In his Oct. 6 news conference, Obama said that most actions on Wall Street weren’t illegal “just immoral,” and that his administration was cracking down on Wall Street banks (“the one you love”) with the 2,000-plus-page Dodd-Frank regulatory nightmare.
Many practices on Wall Street, the president charged, “had a huge destructive impact” (squeezing the “rose”), and the “petals” are falling in the form of such confusing and expensive rules that some banks are tied in knots.
Many are having to fire people. Bank of America CEO Brian Moynihan announced his bank would have to lay off at least 30,000 people out of its 288,000 employees.

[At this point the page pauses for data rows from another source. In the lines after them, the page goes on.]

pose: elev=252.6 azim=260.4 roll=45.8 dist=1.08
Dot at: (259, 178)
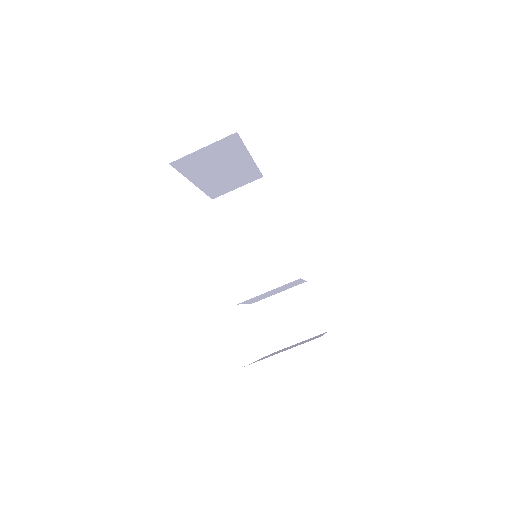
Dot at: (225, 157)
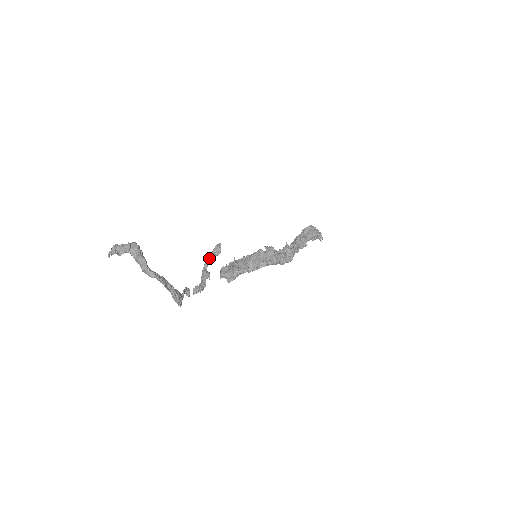
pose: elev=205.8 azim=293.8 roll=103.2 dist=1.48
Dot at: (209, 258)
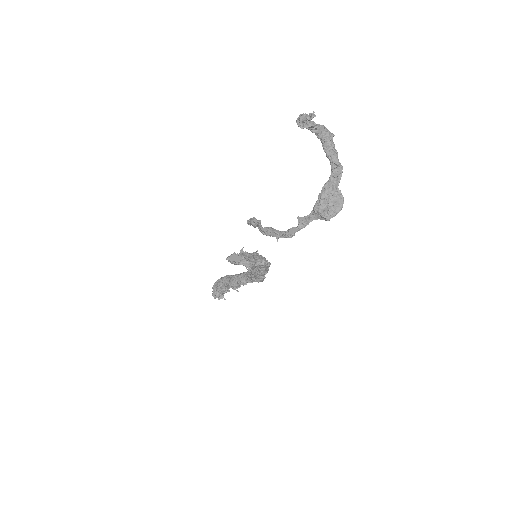
Dot at: occluded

The bank took in an excess of worthless mortgage-backed securities in recent years, mainly under pressure from irresponsible Fannie Mae and Freddie Mac.

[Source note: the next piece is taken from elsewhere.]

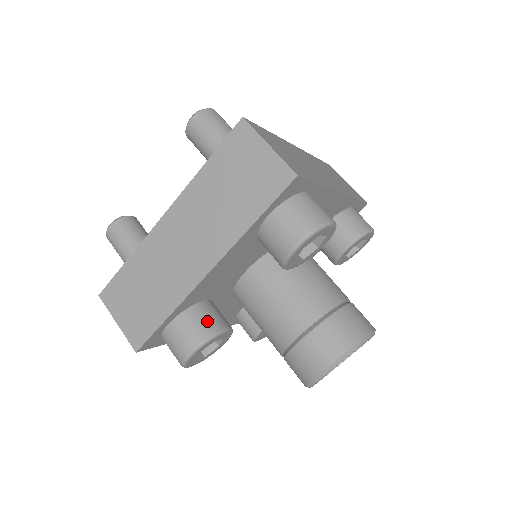
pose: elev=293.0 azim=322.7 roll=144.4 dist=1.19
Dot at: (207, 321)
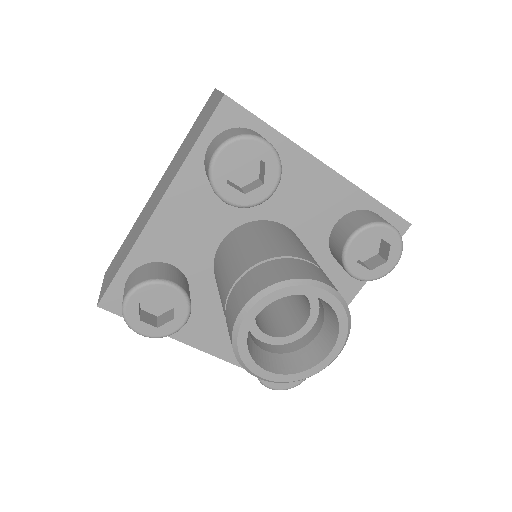
Dot at: (157, 272)
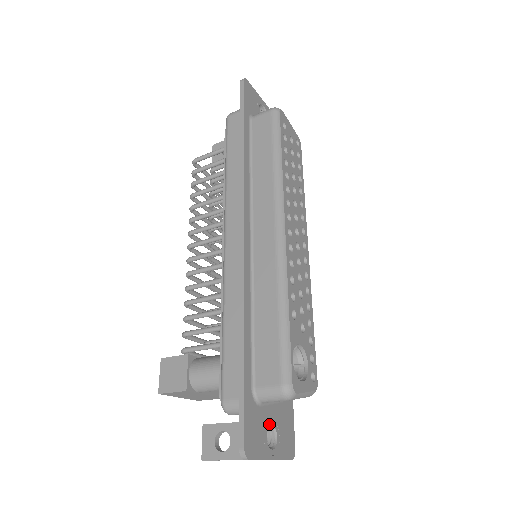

As for the mobs known as “Occupy Wall Street,” Obama seemed to excuse their disruptive behavior as dissatisfaction with the down-trodden economic condition, which he brazenly claimed that he had worked to solve.
“God bless them,” said the continually confused House Democratic leader Nancy Pelosi, praising the disruptive protesters. “God bless them for their spontaneity,” Pelosi told reporters. “It’s young, it’s spontaneous, it’s focused and it’s going to be effective.”
The comments from Pelosi came after President Obama embraced the protesters in his nationally televised news conference, saying their furor would “express itself politically in 2012 and beyond.”
The Sunlight Foundation, a non-partisan watchdog organization that keeps track of lobbyist spending, said Obama had hauled in more money from Wall Street than any other politician. It found that Obama had been given more money from Bank of America than any other candidate dating back to 1991. The pay-out totaled $421,242 in 2008 contributions from bank executives, employees and PACs.
By the end of the 2008 campaign, executives connected to Wall Street firms, such as Goldman Sachs, Citigroup, Bank of America and JP Morgan dumped $15.8 million into Obama’s campaign to sweeten relations with the new president.
Some Wall Street executives aren’t so sweet on Obama now, however, and are giving campaign money to Mitt Romney instead. One executive, who asked for anonymity, said he was sorry he ever gave to Obama.
Goldman Sachs contributed slightly over $1 million to Obama’s 2008 presidential campaign, compared with a little over $394,600 to the 2004 Bush campaign. Citigroup gave $736,771 to Obama in 2008, compared with $320,820 to Bush in 2004. Executives and others connected with the Swiss bank UBS AG donated $539,424 to Obama’s 2008 campaign, compared with $416,950 to Bush in 2004. And JP Morgan Chase gave Obama’s campaign $808,799 in 2008, but did not show up among Bush’s top donors in 2004, according to the Center for Responsive Politics.